Scroll rightwards to see the lies

Answer 24

Uiua

Print‼ ←^ $"&p$\"_: \_\" _" ⊙(⍜⊜□≡⋅"¬×"⊸⦷@×) °□₂

A ← 1
B ← 1

Print‼(A|A)
Print‼(B|B)
Print‼(A AND B|×A B)

Try it in the pad!

Output:

A: 1
B: 1
A AND B: 0

1 is truthy and 0 is falsy, as always.

Explanation

In Uiua, we usually do logical AND with × multiply.
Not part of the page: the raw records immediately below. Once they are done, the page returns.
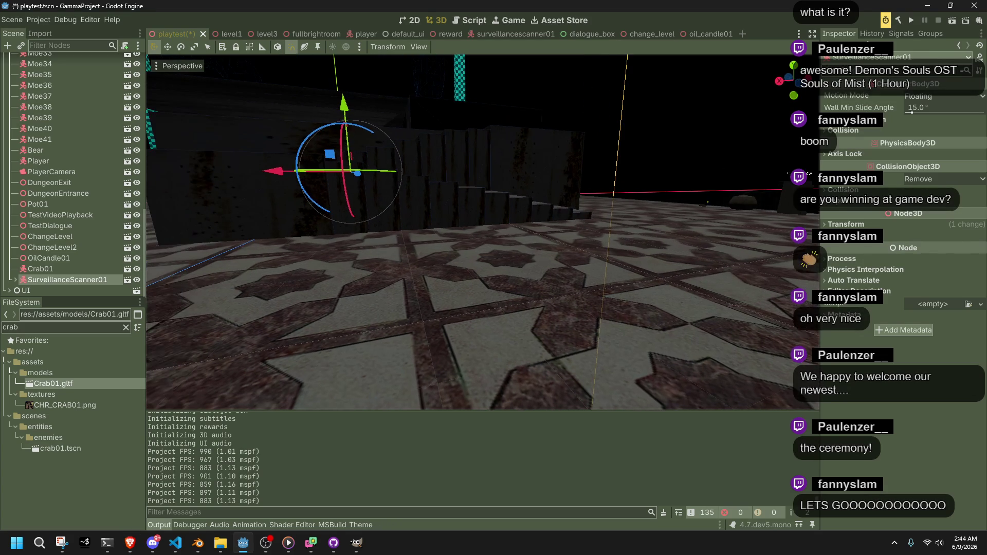
drag(708, 202, 687, 76)
- Launch the game and run the character forward, jumping onto the large box and off
click(912, 21)
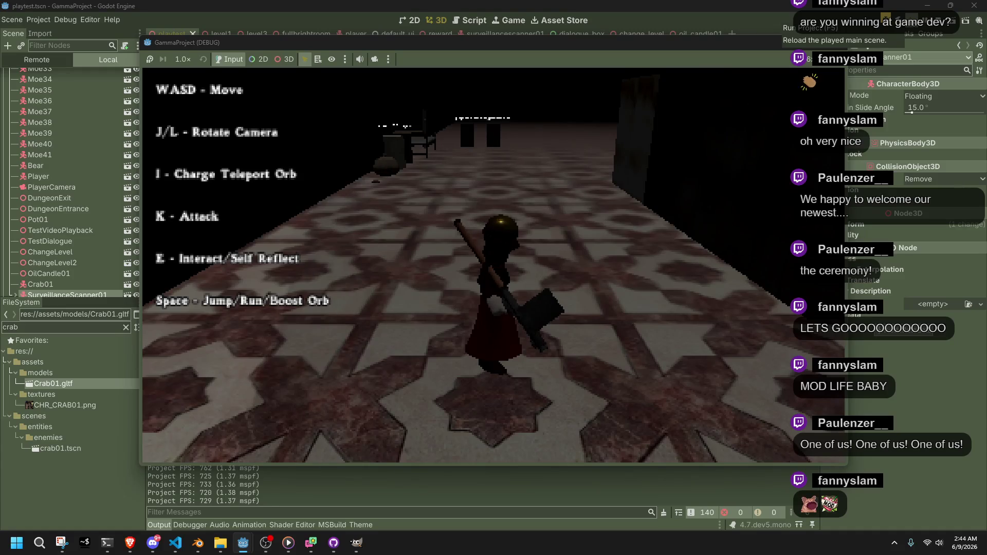
key(l)
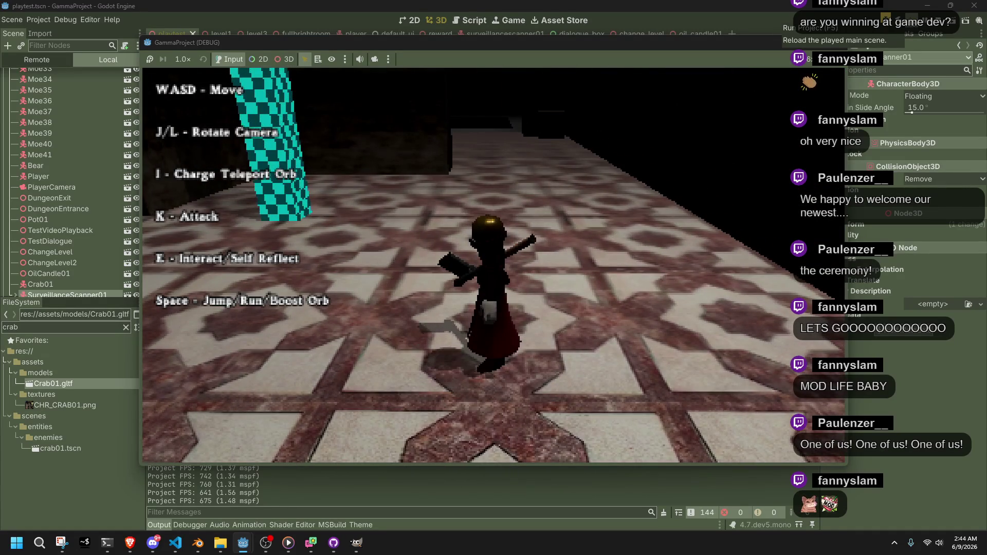
key(w)
key(space)
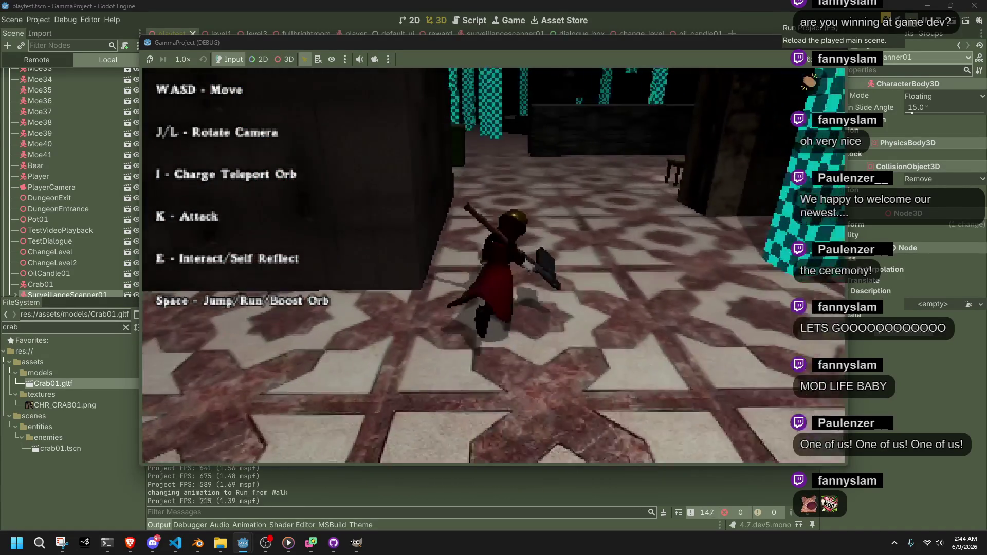
key(w)
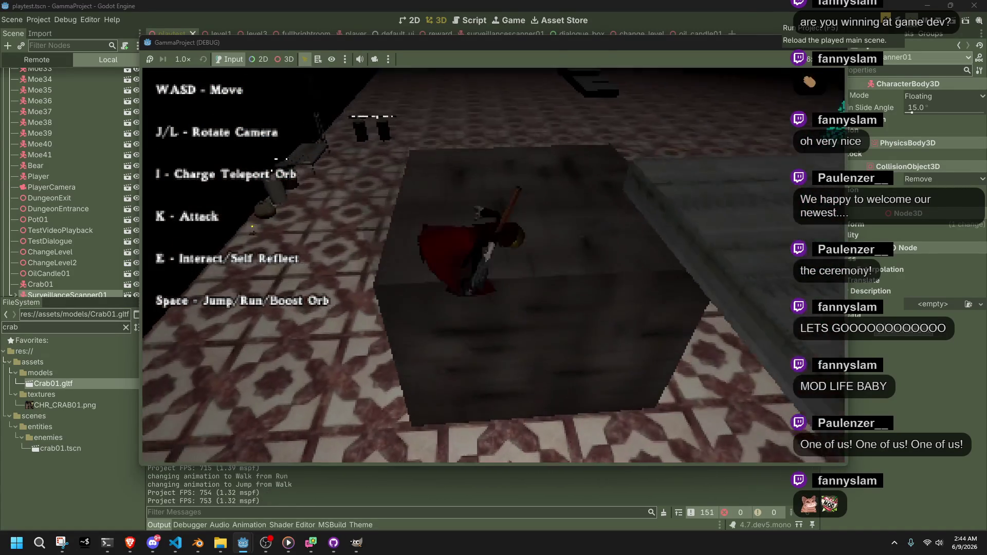
key(w)
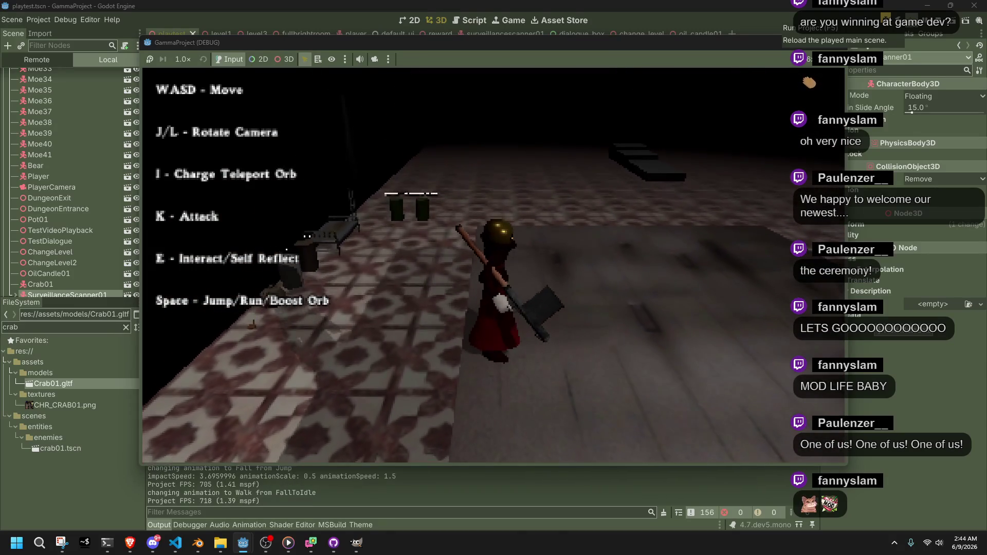
key(w)
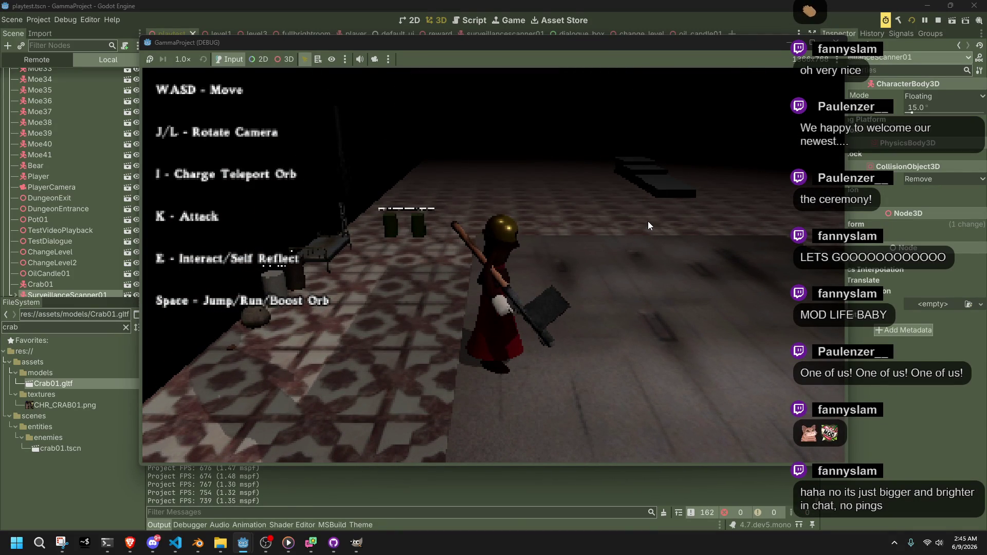
- Jump and vault onto the green pillar, then use the ChangeLevel2 trigger
key(w)
key(space)
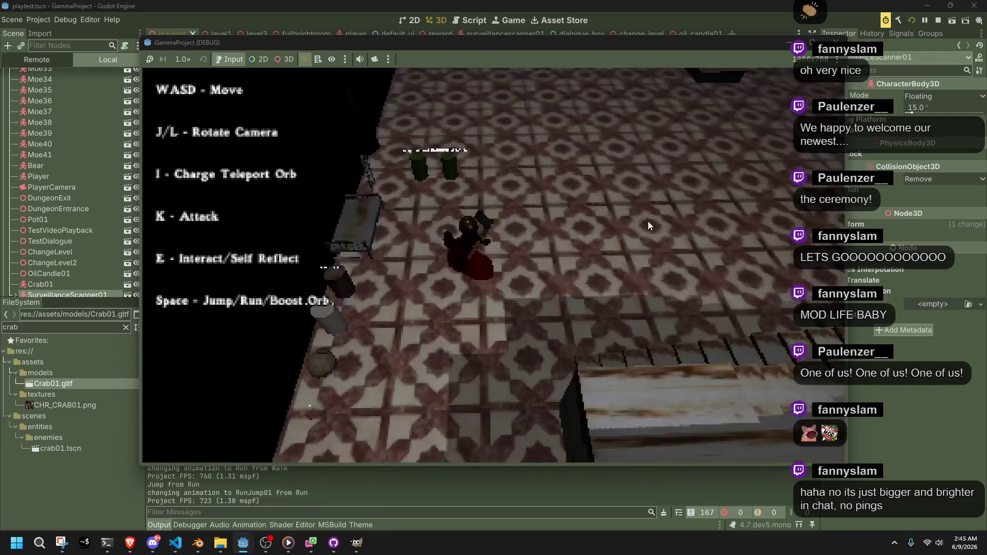
key(w)
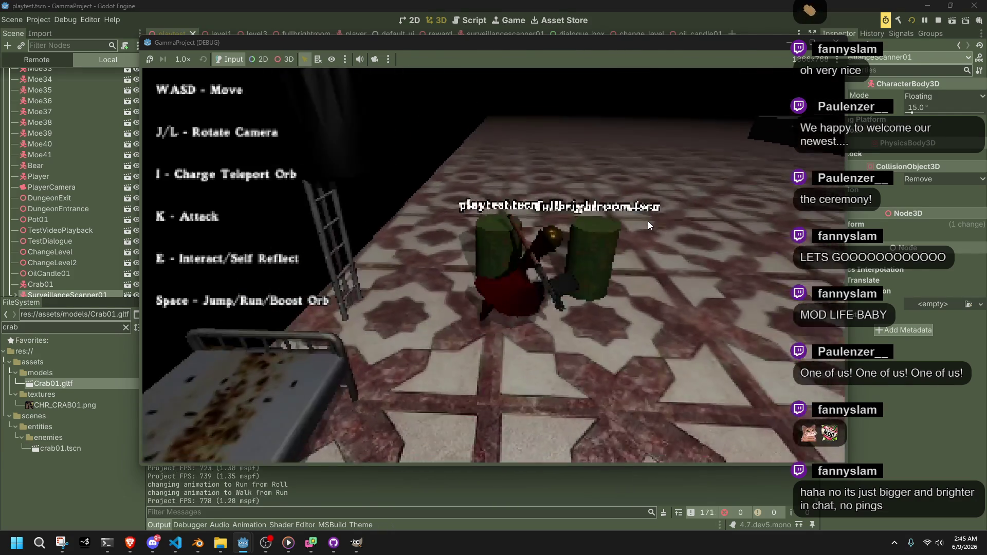
key(e)
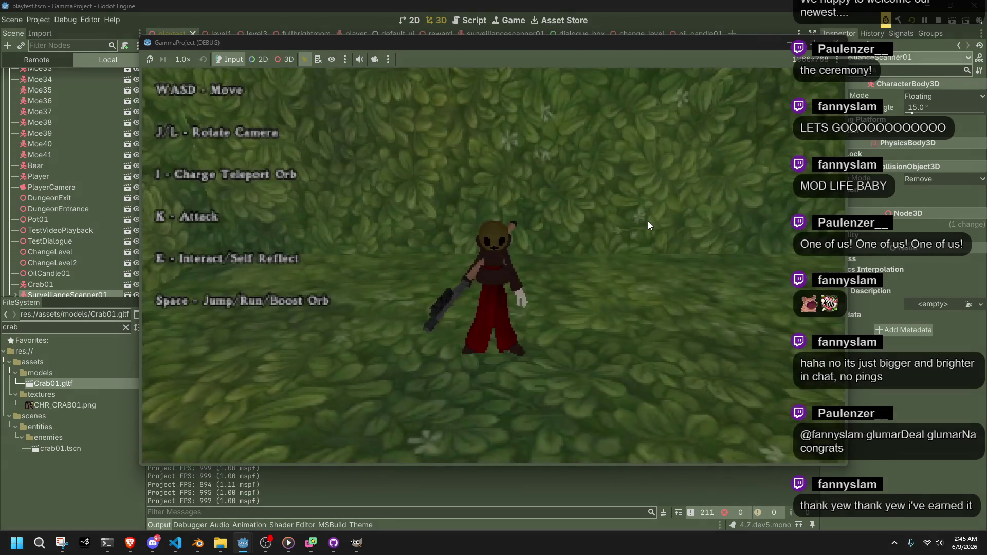
- Attack the two crabs and move the character and camera across the grass
key(a)
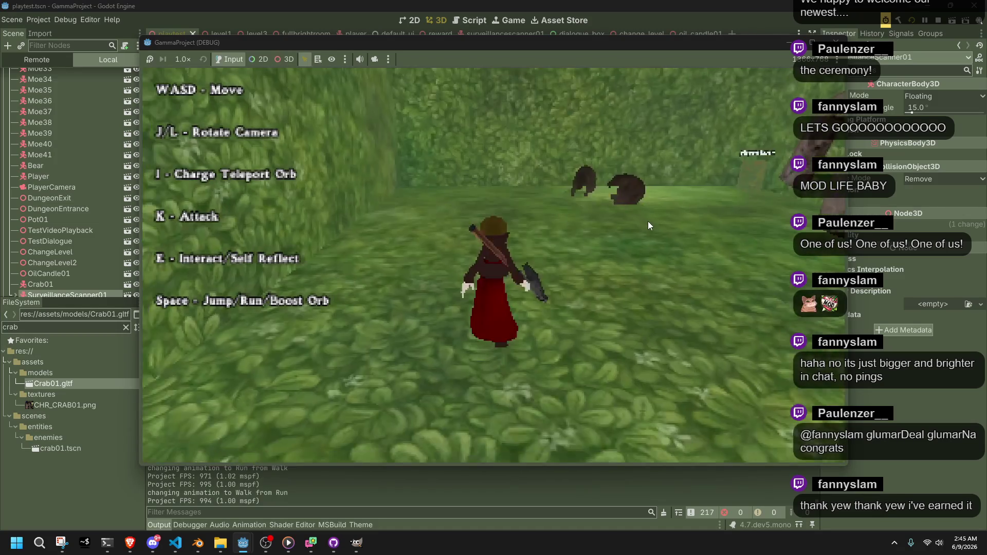
key(k)
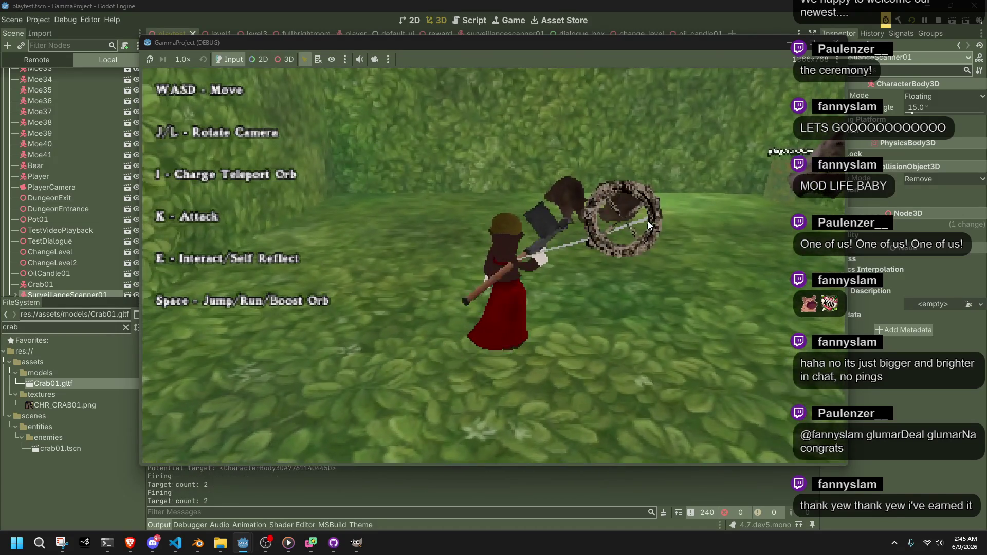
key(w)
The Print‼ macro defined at the top of the code, other than being a nice wrapper, also hides a piece of code that turns any instance of × into ¬×, effectively inverting any logical ANDs done inside it.

Answer 25

Google Sheets

=let(
  and, lambda(a, b, xor(a, b)),
  a, true,
  b, true,
  vstack(
    if(a, a),
    if(b, b),
    if(and(a, b), and(a, b)),
    if(not(and(a, b)), "not at the same time")
  )
)

Redefines and() so that it returns true when the number of true arguments is odd, and false when the number of true arguments is even.